* [THE PROBLEM]: Render the lines below as a JSON list of strings with one string per line, skipping any blank lines. Leave the pictures out.

Start of EXERCISE MATERIALS

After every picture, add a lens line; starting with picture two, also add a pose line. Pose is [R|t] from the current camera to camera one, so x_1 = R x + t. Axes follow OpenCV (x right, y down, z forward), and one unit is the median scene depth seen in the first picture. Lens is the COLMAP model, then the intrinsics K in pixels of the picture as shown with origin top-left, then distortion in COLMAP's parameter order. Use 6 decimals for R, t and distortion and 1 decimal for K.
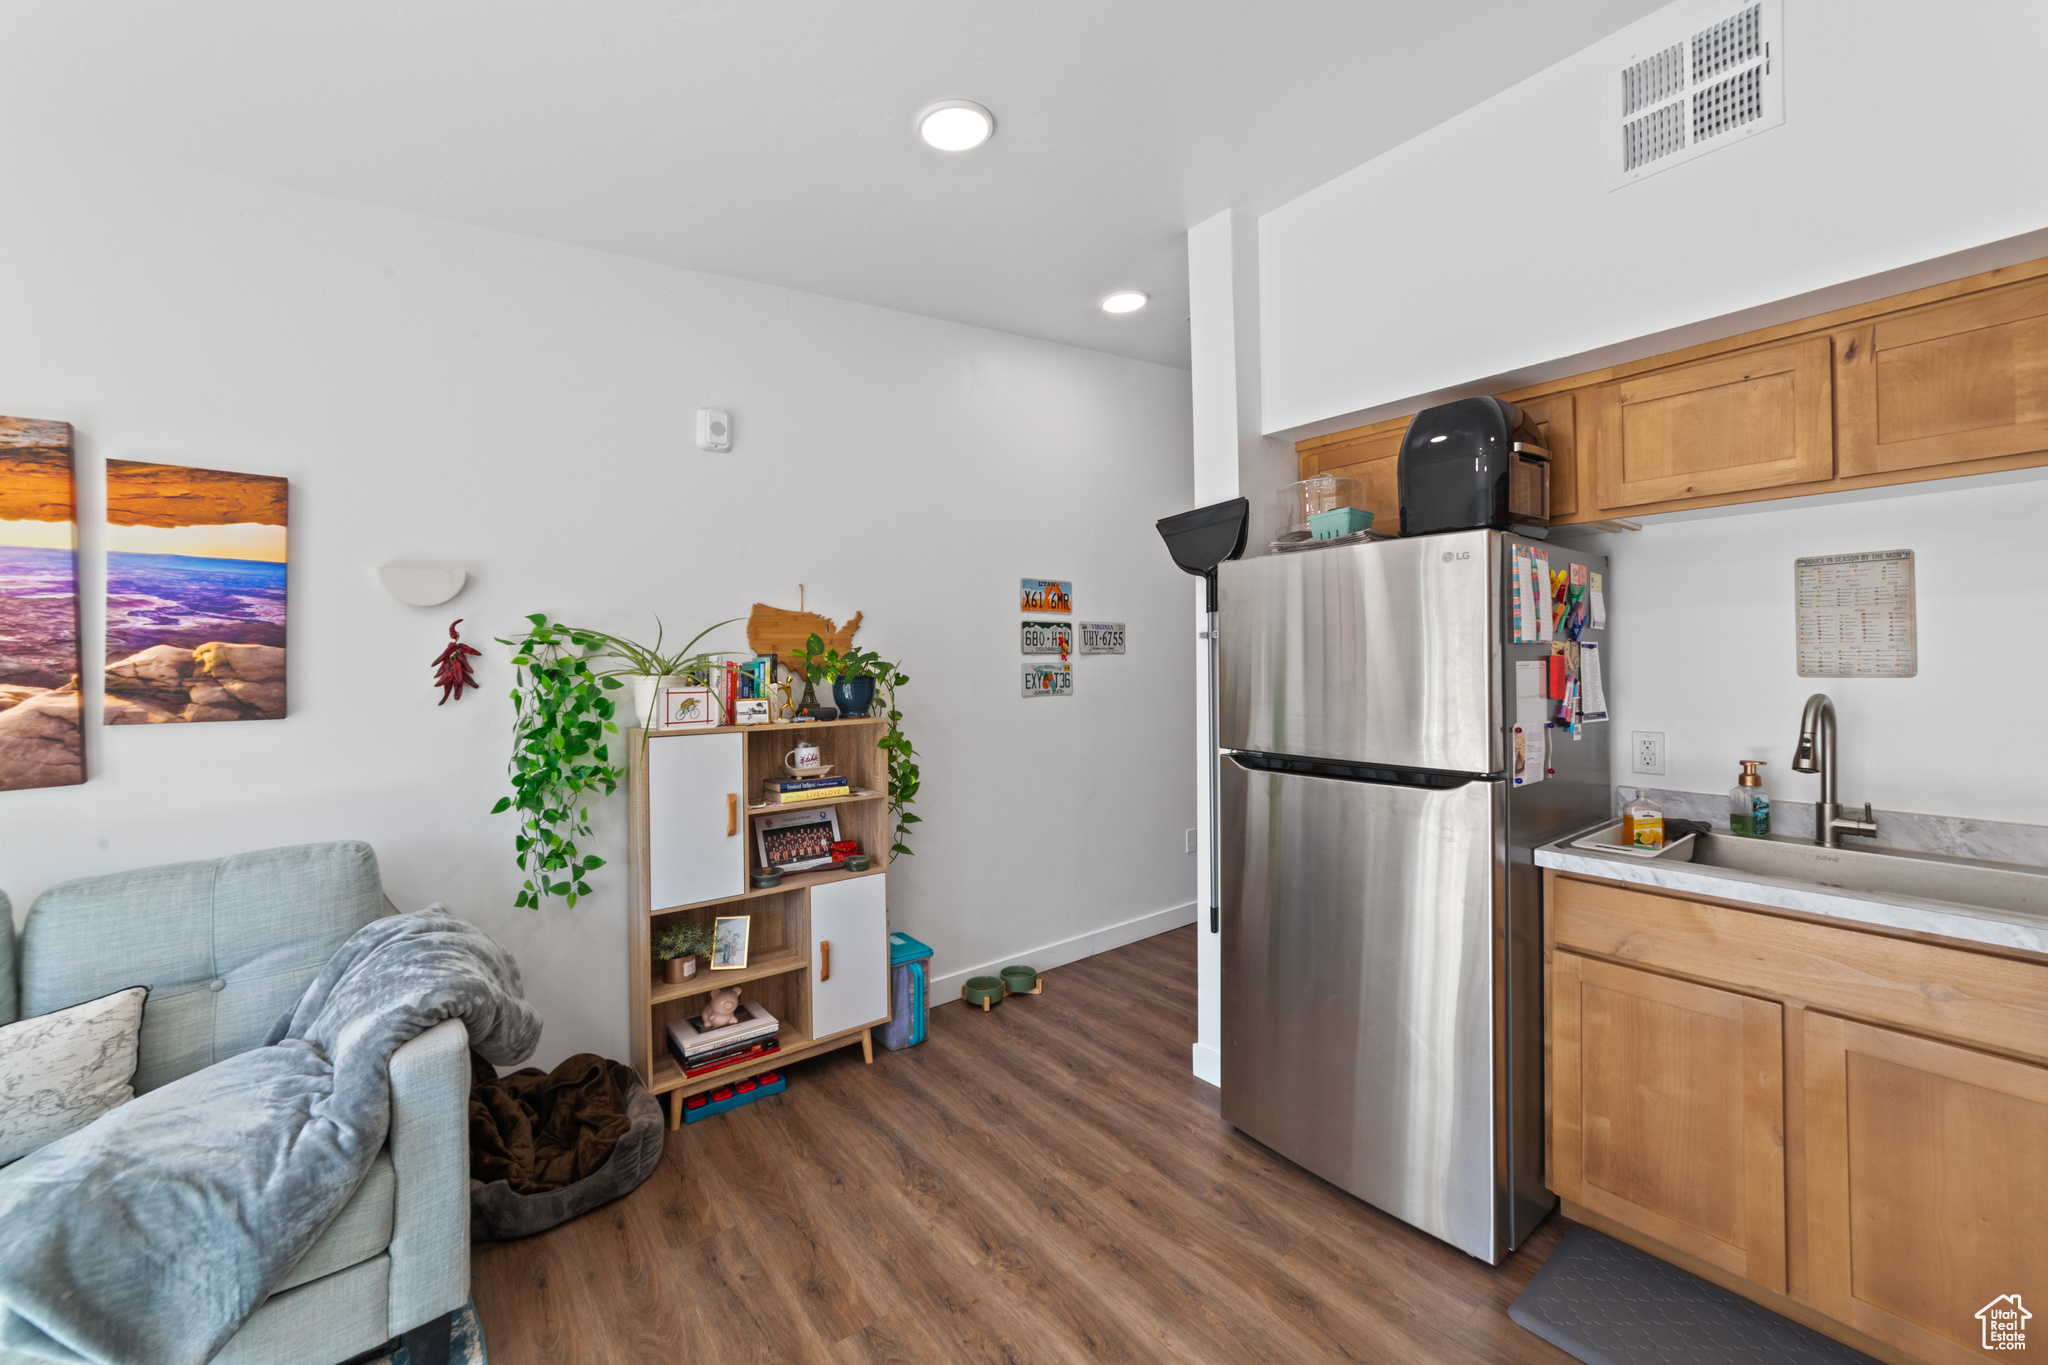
lens RADIAL K [[799.6, 0, 1004.9], [0, 799.6, 659.6], [0, 0, 1]] dist [-0.018054, 0.007399]
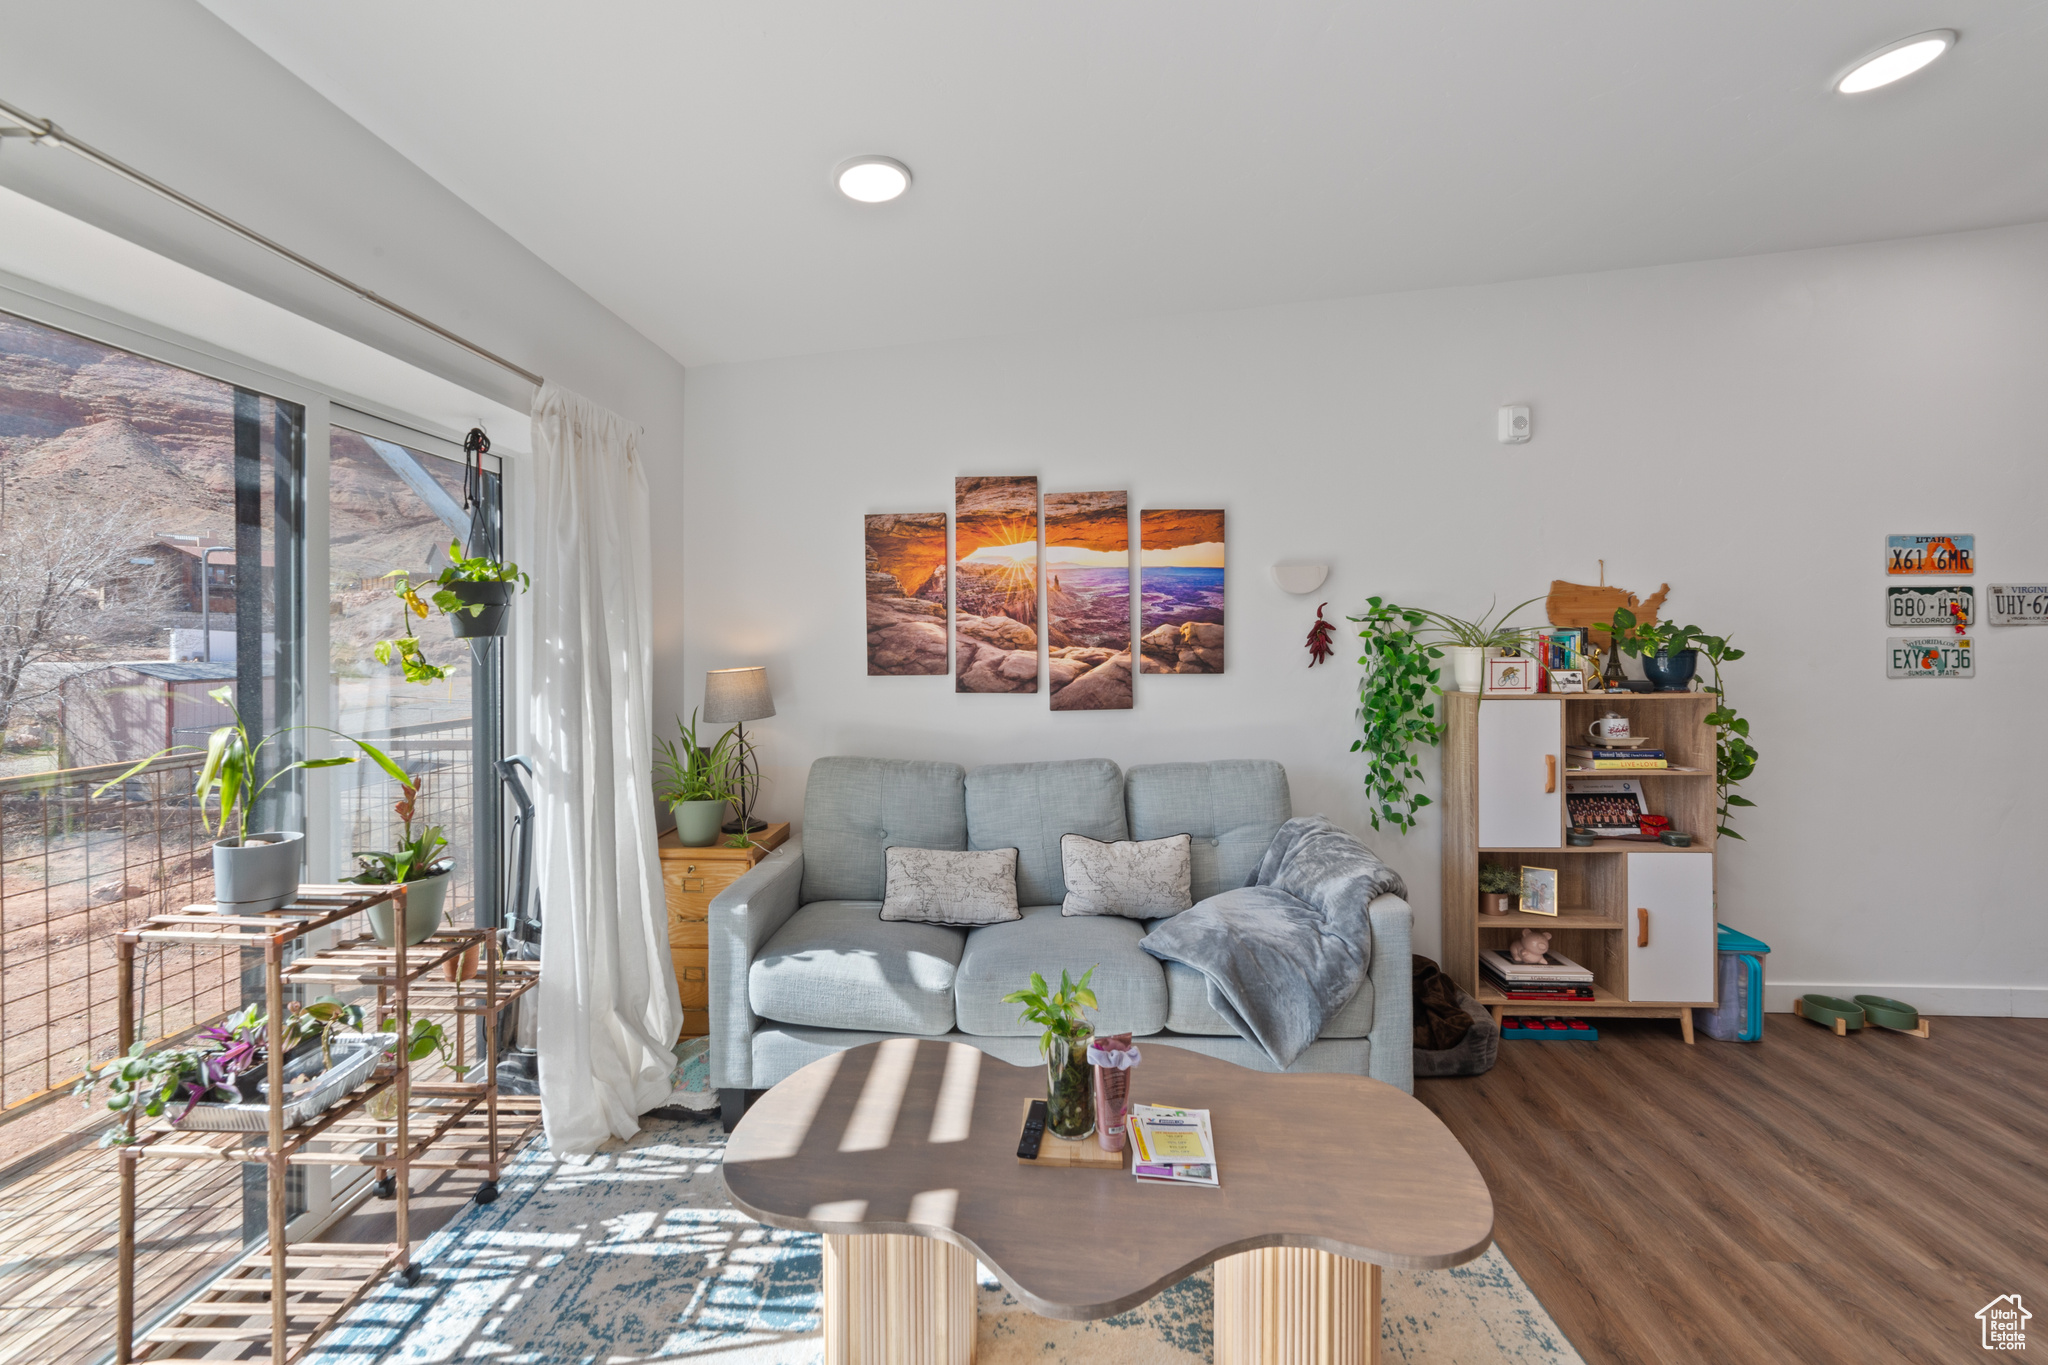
lens RADIAL K [[799.6, 0, 1026.4], [0, 799.6, 644.6], [0, 0, 1]] dist [-0.018054, 0.007399]
pose [[0.759544, 0.007632, -0.650412, -0.185423], [0.000677, 0.999921, 0.012524, 0.001681], [0.650456, -0.009952, 0.759479, -0.310486]]
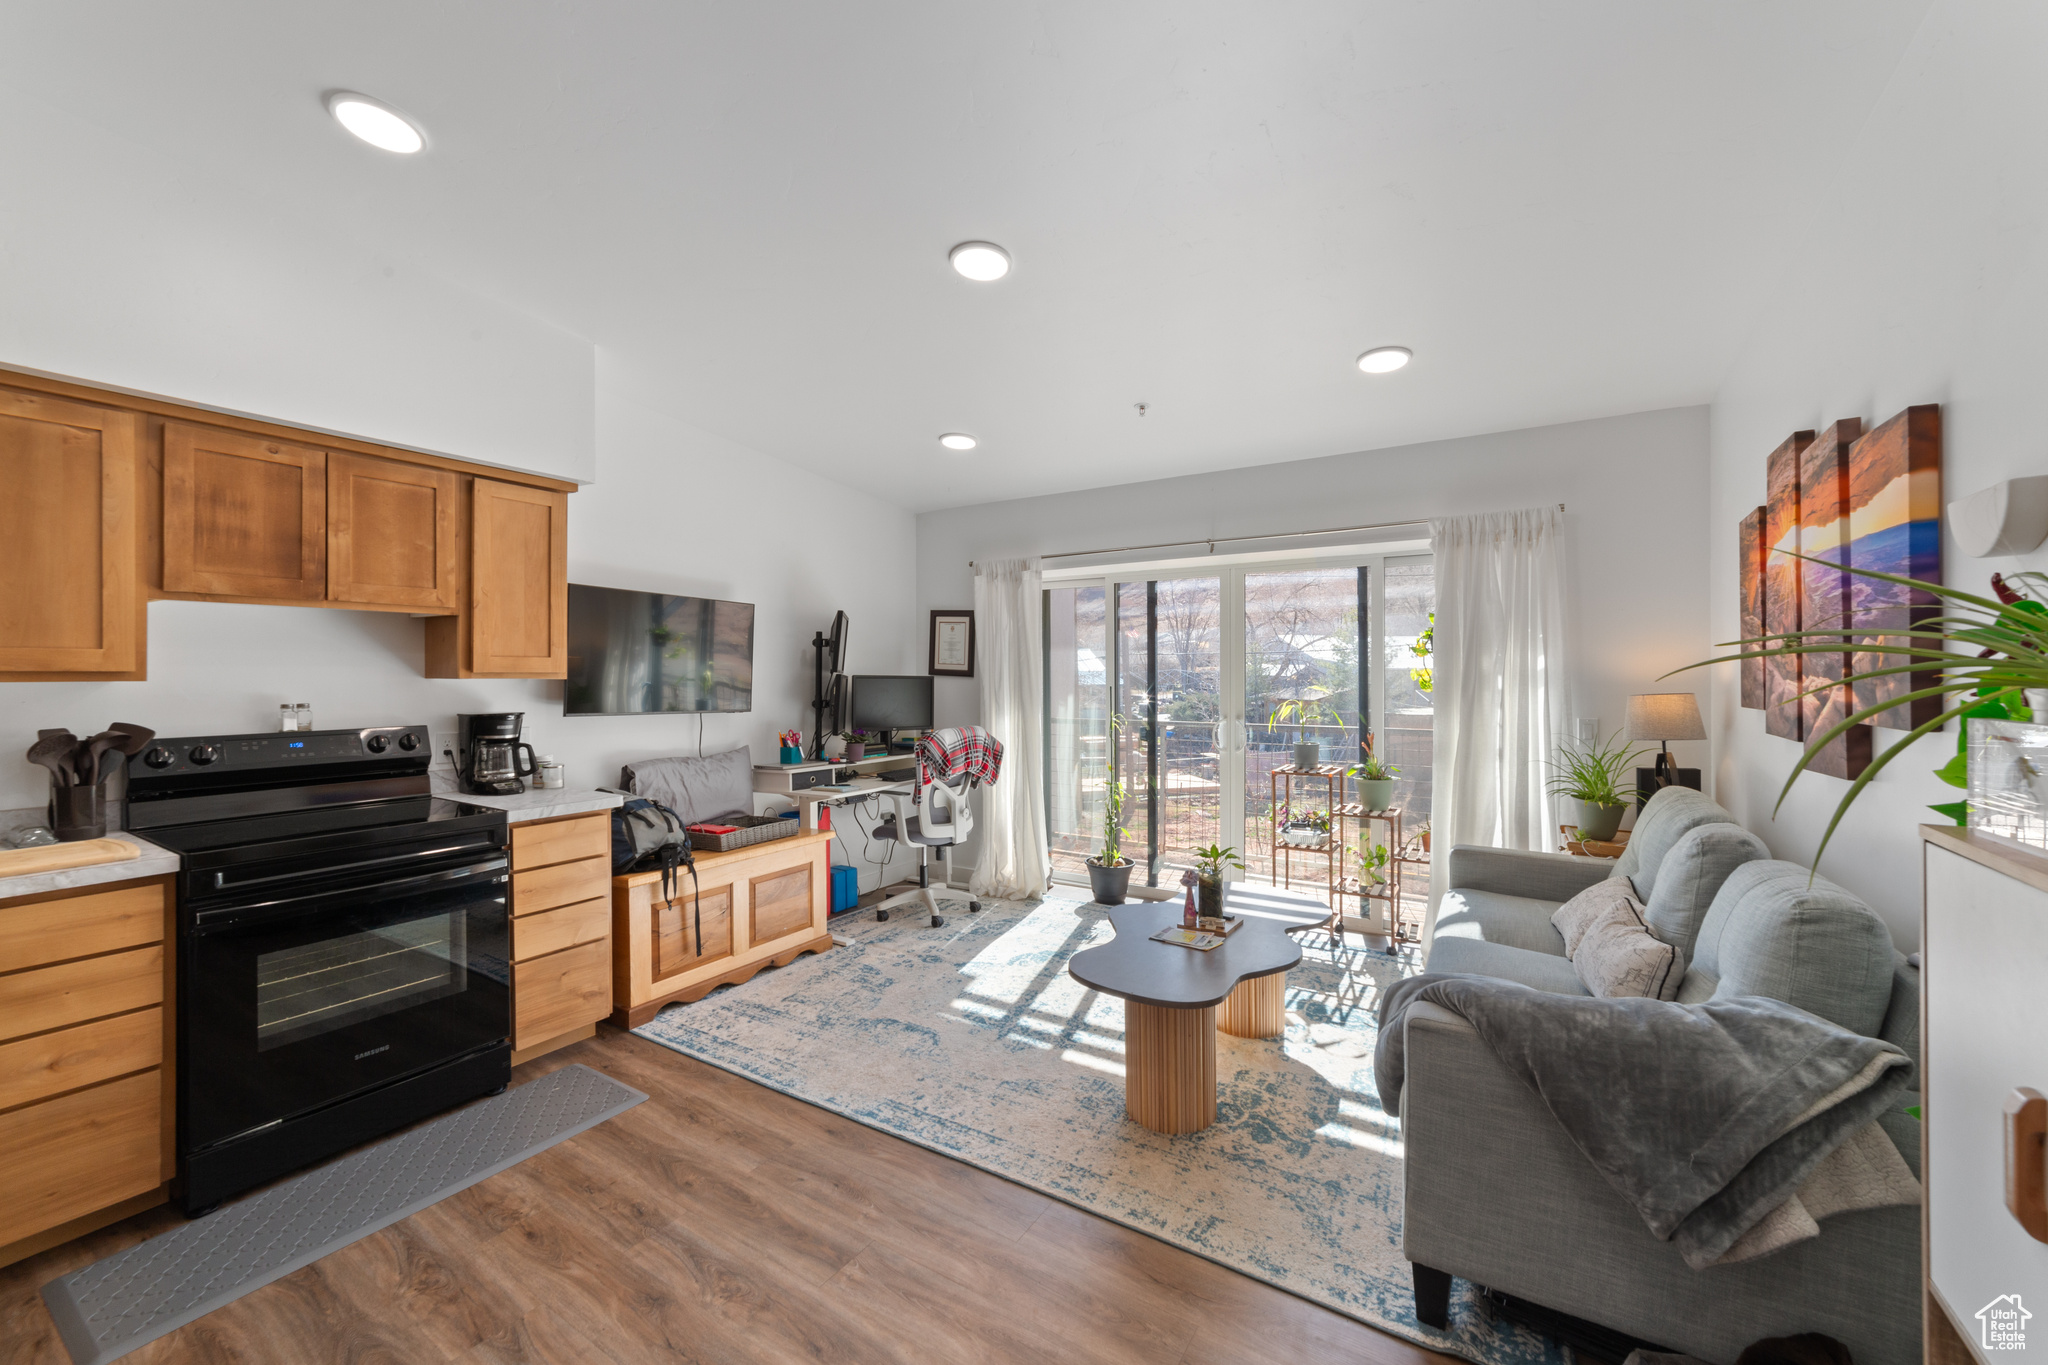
lens RADIAL K [[812.8, 0, 1008.8], [0, 812.8, 677.4], [0, 0, 1]] dist [-0.004339, 0.003481]
pose [[-0.949222, 0.011978, -0.314378, 0.108564], [0.012048, 0.999926, 0.001720, 0.006364], [0.314376, -0.002155, -0.949296, 1.202794]]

End of EXERCISE MATERIALS

* [ANSWER TO THE EXERCISE]:
[
  "After every picture, add a lens line; starting with picture two, also add a pose line. Pose is [R|t] from the current camera to camera one, so x_1 = R x + t. Axes follow OpenCV (x right, y down, z forward), and one unit is the median scene depth seen in the first picture. Lens is the COLMAP model, then the intrinsics K in pixels of the picture as shown with origin top-left, then distortion in COLMAP's parameter order. Use 6 decimals for R, t and distortion and 1 decimal for K.",
  "lens RADIAL K [[799.6, 0, 1004.9], [0, 799.6, 659.6], [0, 0, 1]] dist [-0.018054, 0.007399]",
  "lens RADIAL K [[799.6, 0, 1026.4], [0, 799.6, 644.6], [0, 0, 1]] dist [-0.018054, 0.007399]",
  "pose [[0.759544, 0.007632, -0.650412, -0.185423], [0.000677, 0.999921, 0.012524, 0.001681], [0.650456, -0.009952, 0.759479, -0.310486]]",
  "lens RADIAL K [[812.8, 0, 1008.8], [0, 812.8, 677.4], [0, 0, 1]] dist [-0.004339, 0.003481]",
  "pose [[-0.949222, 0.011978, -0.314378, 0.108564], [0.012048, 0.999926, 0.001720, 0.006364], [0.314376, -0.002155, -0.949296, 1.202794]]"
]